Liste des tâches =
a. Comment traduire en anglais cette phrase de l'extrait : « L'objectif de la réforme est de cibler les entreprises à forte utilité sociale, au-delà du statut et de l'échelle de rémunération de l'entreprise. » ?
b. Pouvez-vous citer mot pour mot le passage de l'extrait allant de « Conséquence de la » à « sur les sociétés). » ?

:: Extrait

Economie sociale et solidaire - Parution d'un décret portant sur l'agrément "Entreprises solidaires d'utilité sociale"
Conséquence de la pression que François Hollande exercerait sur les ministres dans l'application de leur loi, comme le révélait récemment RTL ? En tout cas, quatre décrets pris en application de la loi du 31 juillet 2014 relative à l'économie sociale et solidaire viennent d'être publiés coup sur coup…
Le premier (décret n°2015-719), publié au Journal officiel du 26 juin 2015, est relatif à la refonte de l'agrément "Entreprises solidaires d'utilité sociale", qui permet aux entreprises éligibles d'accéder à l'épargne solidaire et à des réductions fiscales (réduction de l'impôt sur le revenu pour les personnes qui investissent dans ces entreprises, et réduction de l'impôt sur les sociétés).
Jusqu'à présent, l'agrément solidaire était accessible aux entreprises d'insertion par l'activité économique (IAE) et aux entreprises à statut "économie sociale" traditionnel qui prévoient un encadrement des écarts salariaux dans une fourchette maximale de 1 à 5. L'objectif de la réforme est de cibler les entreprises à forte utilité sociale, au-delà du statut et de l'échelle de rémunération de l'entreprise. Elle intègre des critères d'attribution, définis dans le décret, centrés sur la poursuite d'une mission d'utilité sociale qui contraint durablement la rentabilité de l'entreprise. Ainsi, il ne suffira plus de se conformer à des principes de responsabilité sociale ou environnementale pour être agréé "entreprise solidaire d'utilité sociale".

::::
:: Enregistrements fournis

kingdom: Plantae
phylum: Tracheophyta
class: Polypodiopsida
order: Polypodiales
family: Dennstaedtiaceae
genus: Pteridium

::::
:: Enregistrements fournis

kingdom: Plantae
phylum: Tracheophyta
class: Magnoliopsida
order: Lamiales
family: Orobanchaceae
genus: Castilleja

::::

Réponses dans l'ordre =
a. The aim of the reform is to target companies with a strong social utility, beyond the company's status and pay scale.

b.
Conséquence de la pression que François Hollande exercerait sur les ministres dans l'application de leur loi, comme le révélait récemment RTL ? En tout cas, quatre décrets pris en application de la loi du 31 juillet 2014 relative à l'économie sociale et solidaire viennent d'être publiés coup sur coup…
Le premier (décret n°2015-719), publié au Journal officiel du 26 juin 2015, est relatif à la refonte de l'agrément "Entreprises solidaires d'utilité sociale", qui permet aux entreprises éligibles d'accéder à l'épargne solidaire et à des réductions fiscales (réduction de l'impôt sur le revenu pour les personnes qui investissent dans ces entreprises, et réduction de l'impôt sur les sociétés).